Look through the lines below; wherever the word "NULL" appears, copy that line.

*** Given information ***

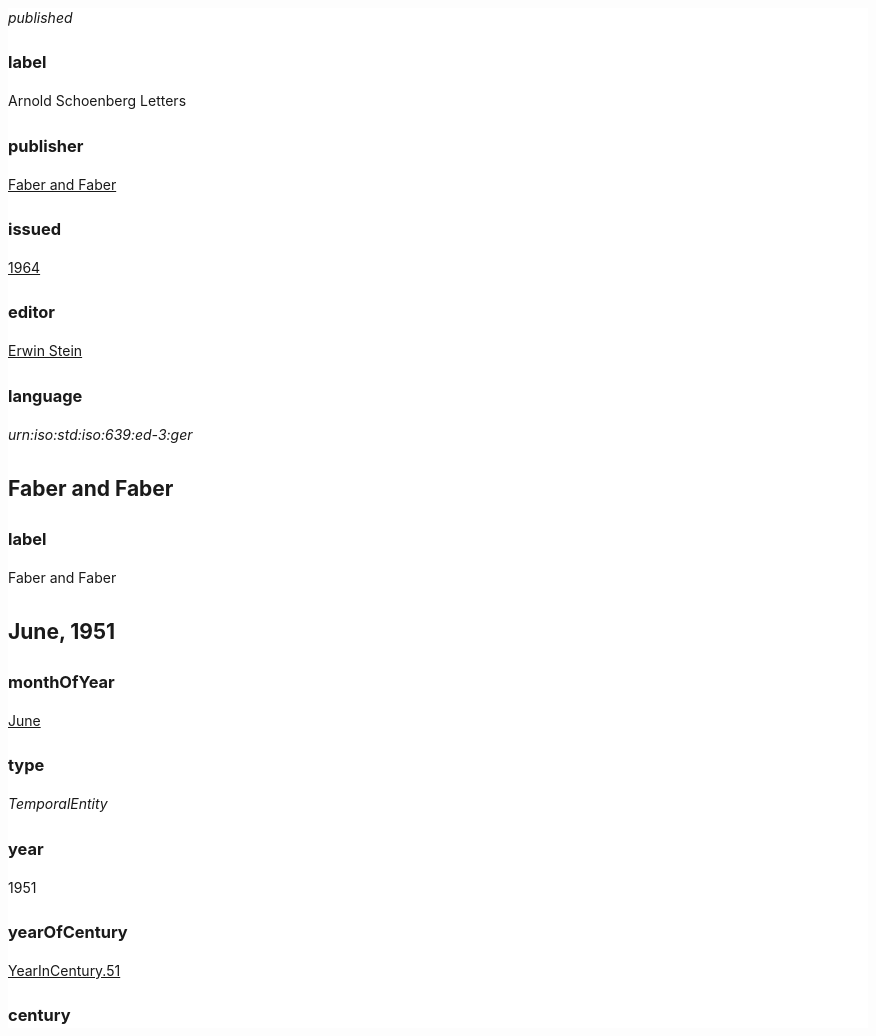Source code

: *published*

### label


Arnold Schoenberg Letters

### publisher


[Faber and Faber](#Faber-and-Faber)

### issued


[1964](#1964)

### editor


[Erwin Stein](#Erwin-Stein)

### language


*urn:iso:std:iso:639:ed-3:ger*

## Faber and Faber

### label


Faber and Faber

## June, 1951

### monthOfYear


[June](#June)

### type


*TemporalEntity*

### year


1951

### yearOfCentury


[YearInCentury.51](#YearInCentury.51)

### century
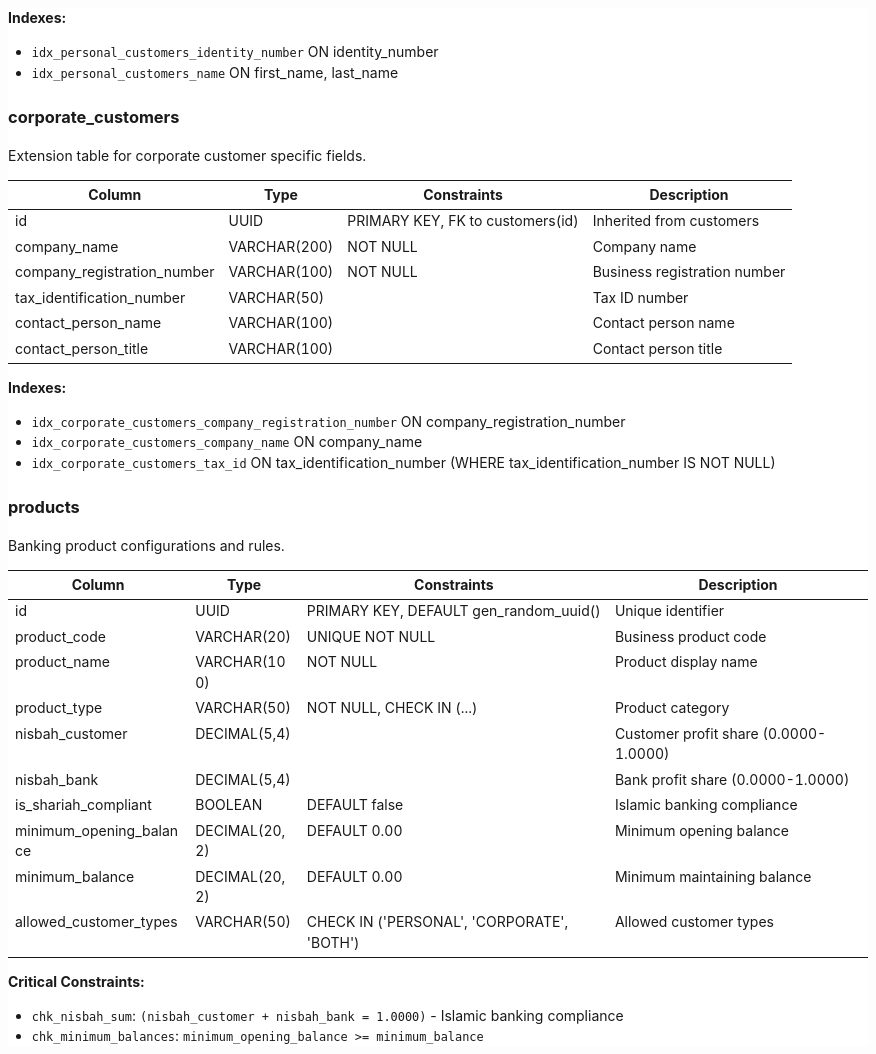 **Indexes:**
- `idx_personal_customers_identity_number` ON identity_number
- `idx_personal_customers_name` ON first_name, last_name

### corporate_customers
Extension table for corporate customer specific fields.

| Column | Type | Constraints | Description |
|--------|------|-------------|-------------|
| id | UUID | PRIMARY KEY, FK to customers(id) | Inherited from customers |
| company_name | VARCHAR(200) | NOT NULL | Company name |
| company_registration_number | VARCHAR(100) | NOT NULL | Business registration number |
| tax_identification_number | VARCHAR(50) | | Tax ID number |
| contact_person_name | VARCHAR(100) | | Contact person name |
| contact_person_title | VARCHAR(100) | | Contact person title |

**Indexes:**
- `idx_corporate_customers_company_registration_number` ON company_registration_number
- `idx_corporate_customers_company_name` ON company_name
- `idx_corporate_customers_tax_id` ON tax_identification_number (WHERE tax_identification_number IS NOT NULL)

### products
Banking product configurations and rules.

| Column | Type | Constraints | Description |
|--------|------|-------------|-------------|
| id | UUID | PRIMARY KEY, DEFAULT gen_random_uuid() | Unique identifier |
| product_code | VARCHAR(20) | UNIQUE NOT NULL | Business product code |
| product_name | VARCHAR(100) | NOT NULL | Product display name |
| product_type | VARCHAR(50) | NOT NULL, CHECK IN (...) | Product category |
| nisbah_customer | DECIMAL(5,4) | | Customer profit share (0.0000-1.0000) |
| nisbah_bank | DECIMAL(5,4) | | Bank profit share (0.0000-1.0000) |
| is_shariah_compliant | BOOLEAN | DEFAULT false | Islamic banking compliance |
| minimum_opening_balance | DECIMAL(20,2) | DEFAULT 0.00 | Minimum opening balance |
| minimum_balance | DECIMAL(20,2) | DEFAULT 0.00 | Minimum maintaining balance |
| allowed_customer_types | VARCHAR(50) | CHECK IN ('PERSONAL', 'CORPORATE', 'BOTH') | Allowed customer types |

**Critical Constraints:**
- `chk_nisbah_sum`: `(nisbah_customer + nisbah_bank = 1.0000)` - Islamic banking compliance
- `chk_minimum_balances`: `minimum_opening_balance >= minimum_balance`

*** End of Given information ***

--- Reply to the exercise ---
| company_name | VARCHAR(200) | NOT NULL | Company name |
| company_registration_number | VARCHAR(100) | NOT NULL | Business registration number |
- `idx_corporate_customers_tax_id` ON tax_identification_number (WHERE tax_identification_number IS NOT NULL)
| product_code | VARCHAR(20) | UNIQUE NOT NULL | Business product code |
| product_name | VARCHAR(100) | NOT NULL | Product display name |
| product_type | VARCHAR(50) | NOT NULL, CHECK IN (...) | Product category |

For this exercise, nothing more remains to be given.